Analysis Visualizations Breakdown
All visualization specialists are tasked with finding a way to graph our data in a manner that is aesthetically pleasing.
For the visualizations, it is important take massive amounts of data and distill it into a comparison of more specific values. From here, interesting trends pop up that can lend themselves to more ground-breaking discoveries.
From here, we have turned the data into human readable and aesthetically pleasing graphs. Depending on the dataset, we had to make a decision on what graph would best represent the given data, and even more importantly what graph would emphasize the trend that the Analysis team members have noted.
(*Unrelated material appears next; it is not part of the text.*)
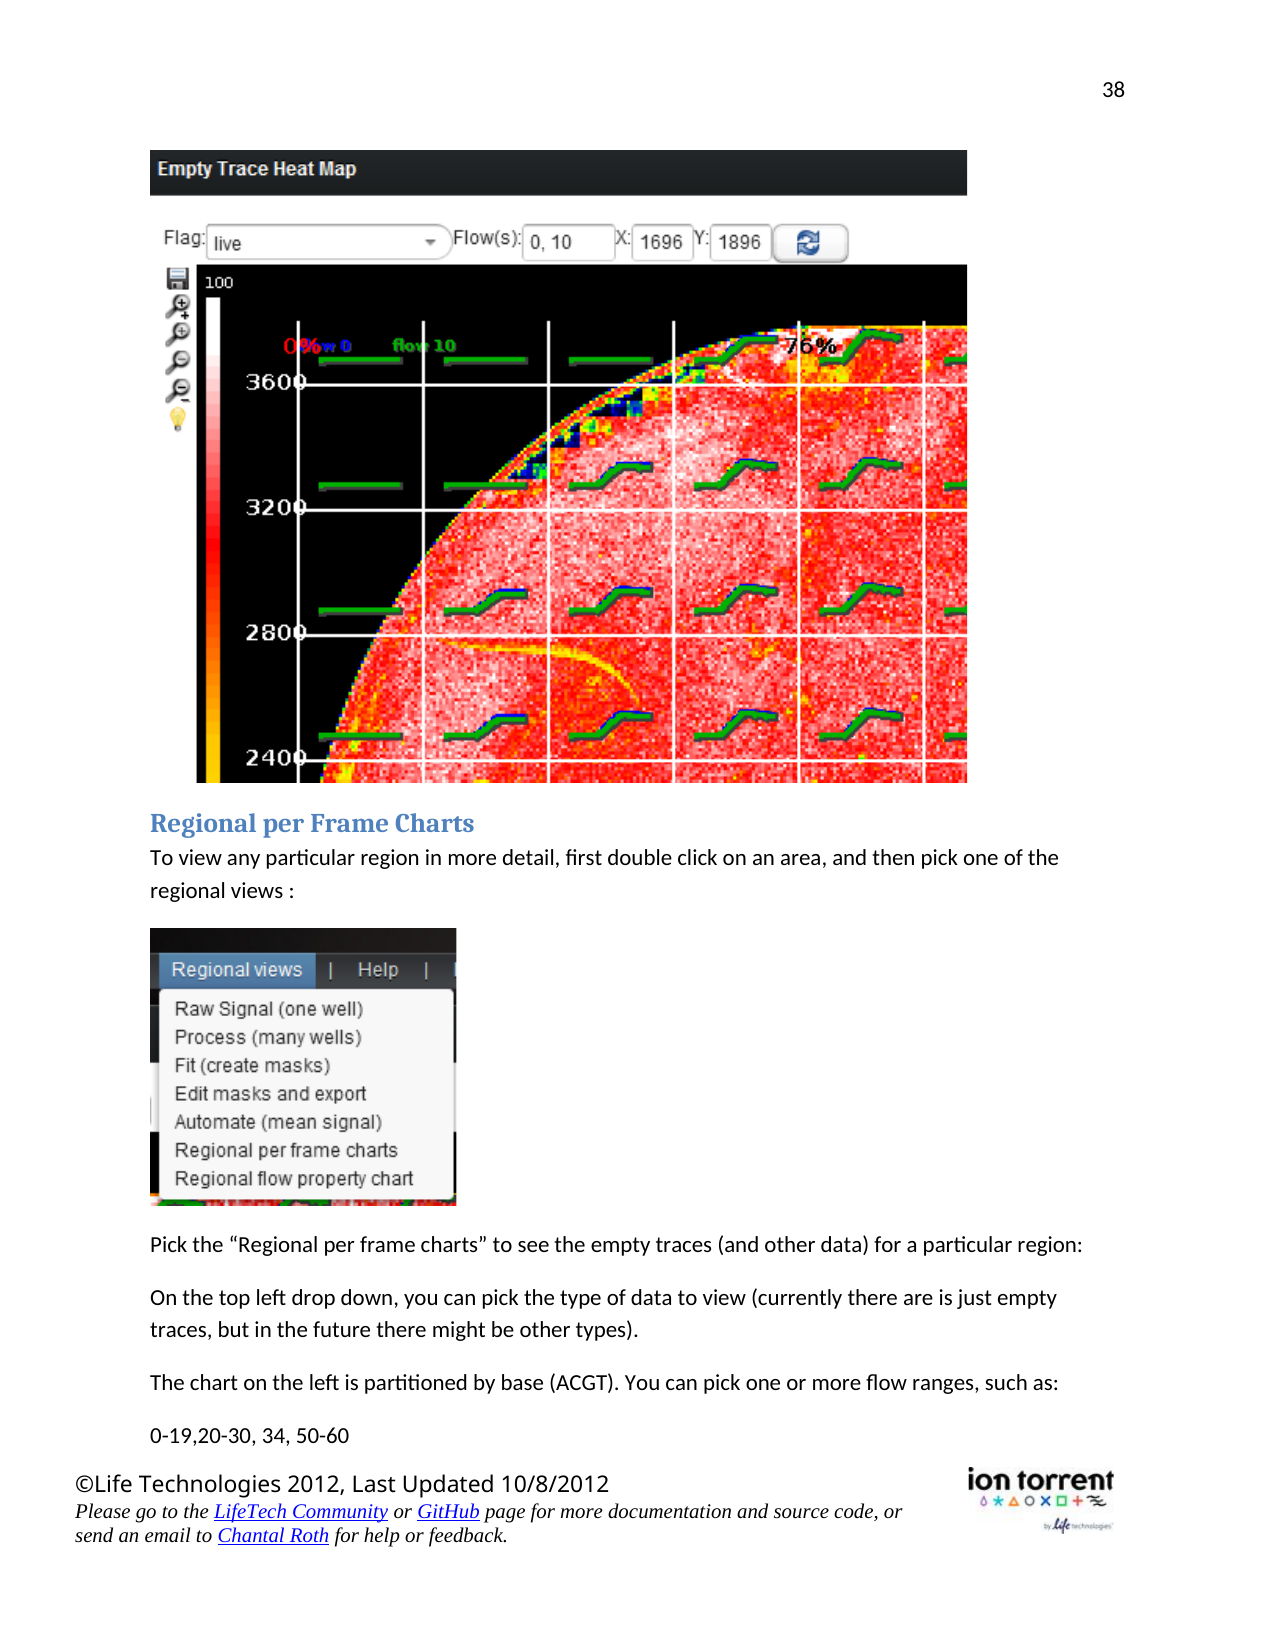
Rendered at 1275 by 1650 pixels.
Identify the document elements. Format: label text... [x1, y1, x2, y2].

We worked primarily in matplotlib, seaborn, and pandas python modules to get the resulting graphs of our analyses. Because one of the goals of this project is accessibility, the entire visualization subset group has used seaborn’s colorblind pallet for their graphs. Below are several examples of the graphs made using these modules.
Figure A: She/He Relative Frequencies by Author
Figure A is a double bar graph, and displays the relative frequencies of ‘he’ and ‘she’ pronouns by book and author. This graph is but one of a series of graphs, all of which display the statistics for only one author and one book at a time. In this graph, outliers can be quickly spotted; names often lend a hint as to the gender of the author, thus allowing the viewer to take even more information from this visualization.
Figure B: Relative Frequency of Female Pronouns to Total Pronouns
Figure B, unlike Figure A, does not work with individual author and instances. Rather, Figure B provides a neat and tidy summarization of all the books in the tested corpus. To lend equal weight to every frequency from every book, Carol uses a series of boxplots. Boxplots not only show the three medians of a set, they also demonstrate where an outlier exists in the set, and thus are the best possible choice for this sort of investigation.